“Net Zero Industry Act is a great assist from the EU, but it’s up to the industry and investors to score the goals”

Written by
Hydrogen Mem-Tech
Posted
30/05/2024
Category
News

Thomas Reinertsen is the CEO of Hydrogen Mem-Tech. In this article, he reflects on the newly passed Net Zero Industry Act (NZIA).

A new EU regulation mandates that at least 40 percent of future zero-emission technologies must originate from EU countries – including the EEA. This plan is a gift for the green transition in Norway and Europe, but it’s up to the industry and investors to seize the opportunity and make a difference.

Those of us working with technologies that contribute to the future energy mix and green transition are thrilled with the EU's new Net Zero Industry Act (NZIA), which was formally adopted on Monday, 27 May, in Brussels. NZIA could be crucial for Europe’s green future.
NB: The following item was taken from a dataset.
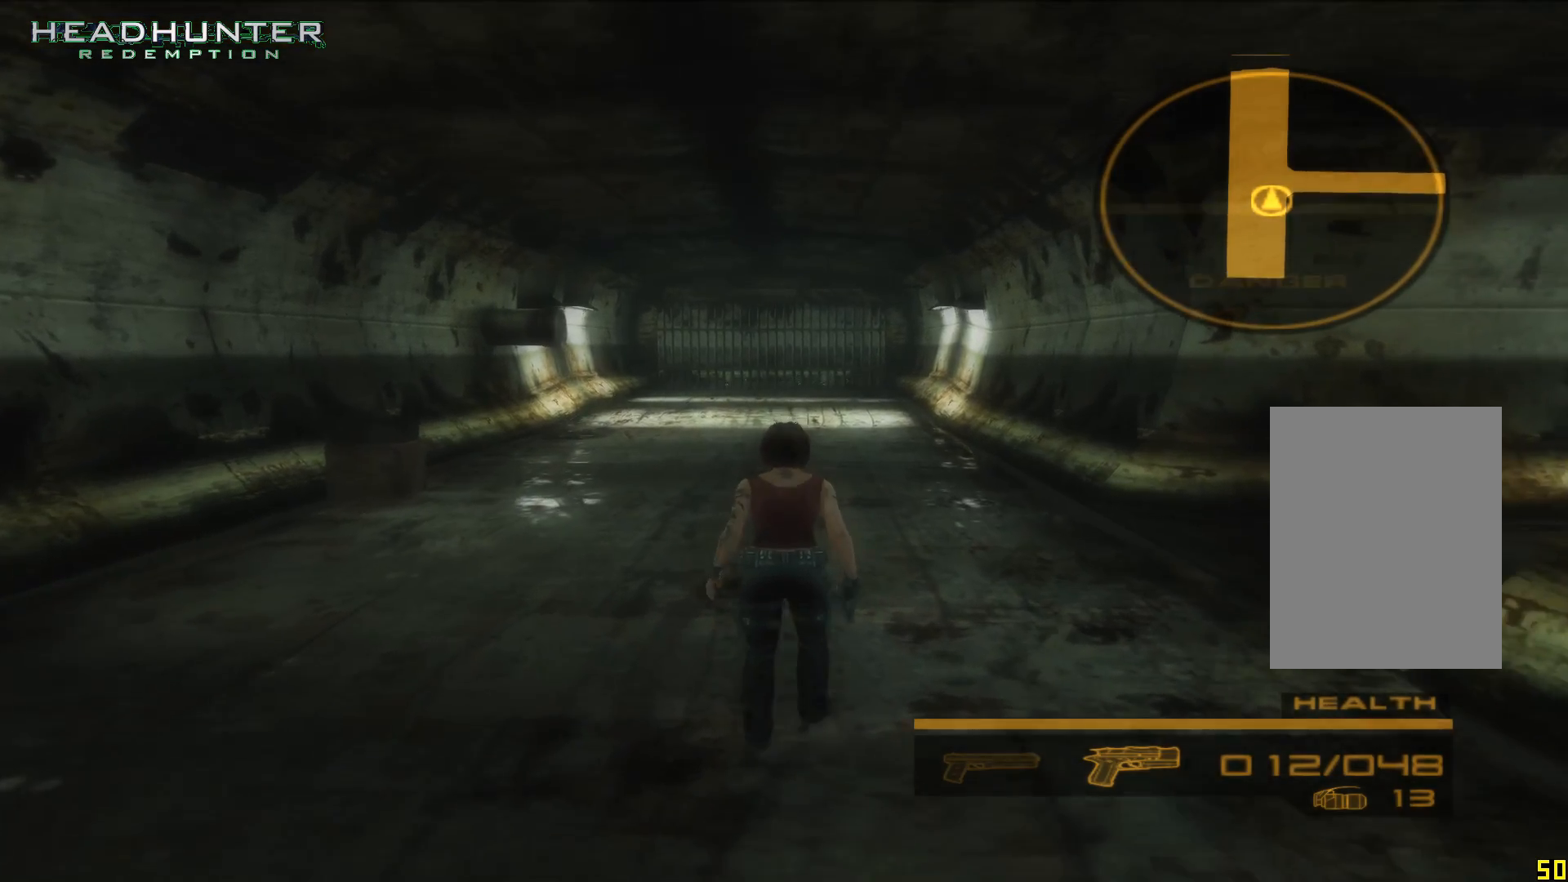
{"buttons": [], "left_stick": "center", "right_stick": "center", "events": [[117, "DPAD_LEFT", "up"], [433, "DPAD_DOWN", "down"], [500, "DPAD_DOWN", "up"]]}
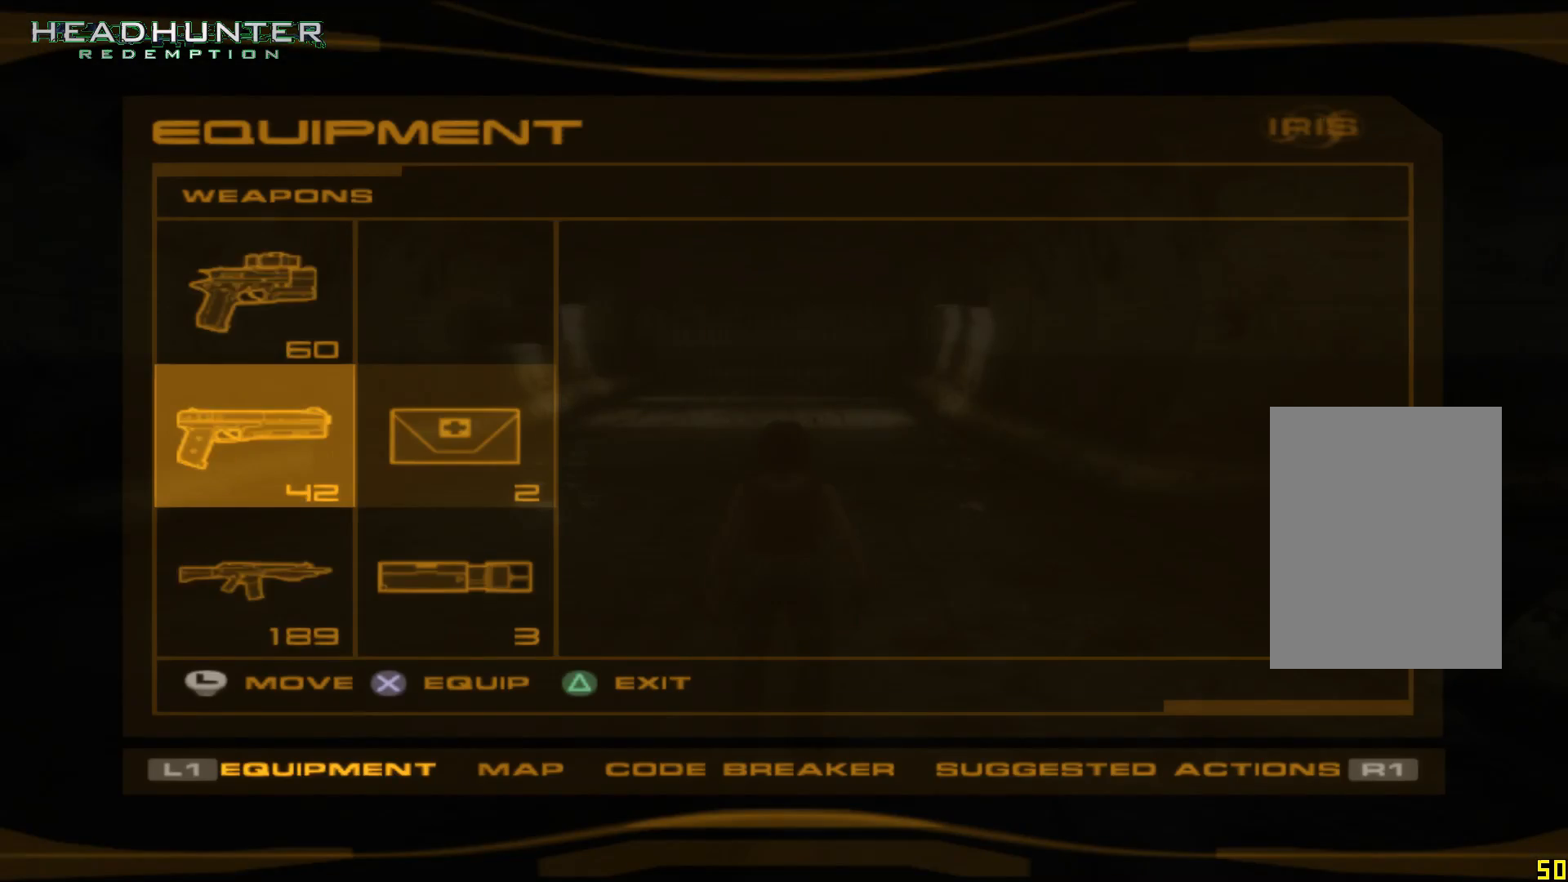
{"buttons": [], "left_stick": "center", "right_stick": "center", "events": [[117, "DPAD_DOWN", "down"], [250, "DPAD_DOWN", "up"], [433, "A", "down"], [500, "A", "up"]]}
Risk, profitability, scale

From my hydrogen-focused perspective on the future of energy diversity, I have consistently cautioned against relying too heavily on government subsidies. It’s only when major industrial players and investors get on board that we will achieve substantial change.

The potential for profitability is key. It must be worth taking risks in investing in larger projects, preferably testing technology and solutions on a large scale at existing facilities, not just in small-scale laboratory experiments.

With the newly minted Net Zero Industry Act, the stage is set for this substantial change. The aim is to ensure greater competitiveness and that more industrial and technological development takes place at home in Europe, and in Norway. For a long time, Europe has lagged behind the United States in accelerating energy diversity and the green transition.

Additionally, many parts and goods are imported from countries like China. With NZIA, at least 40 percent of the critical technologies needed to produce our future solutions, such as hydrogen, batteries, solar cells, and wind turbines, must come from EU and EEA countries. This is how the EU is preparing the ground for sustainable value chains in Europe for various technologies.

The beginning of hydrogen value chains

We have several companies in Norway that have technology and solutions to deliver on the Norwegian and European needs and demand. But as of now, many companies struggle to move beyond the start-up phase. It has been too risky to invest in start-ups. Hurdles have been too high and too many.

But with a single stroke of the pen, the EU has now changed the rules to our advantage. The Net Zero Industry Act makes it more attractive than ever to invest in Norwegian start-ups and scale-ups. Now it remains to be seen who will seize the opportunity first.

Personally, I hope this will also accelerate hydrogen value chains in Europe. The new regulation could potentially kickstart large companies, leading to the realisation of more projects. Hydrogen Mem-Tech’s contribution is a technology that extracts pure hydrogen from carbon-containing gases and enables the post-treatment of CO2, among other things. It’s not just a very promising technology, we are at a stage where we can test this on an industrial scale. We are ready.

Can we catch up with America's lead?

NZIA will hopefully create new opportunities for hydrogen technology like ours. However, this will not happen by itself just because we have a new law. It is crucial that major industrial players go on the offensive, lead the way, and score the crucial goals. The EU has delivered the perfect assist with the new law.

Let’s hope it’s not too little, too late to catch up with America's lead.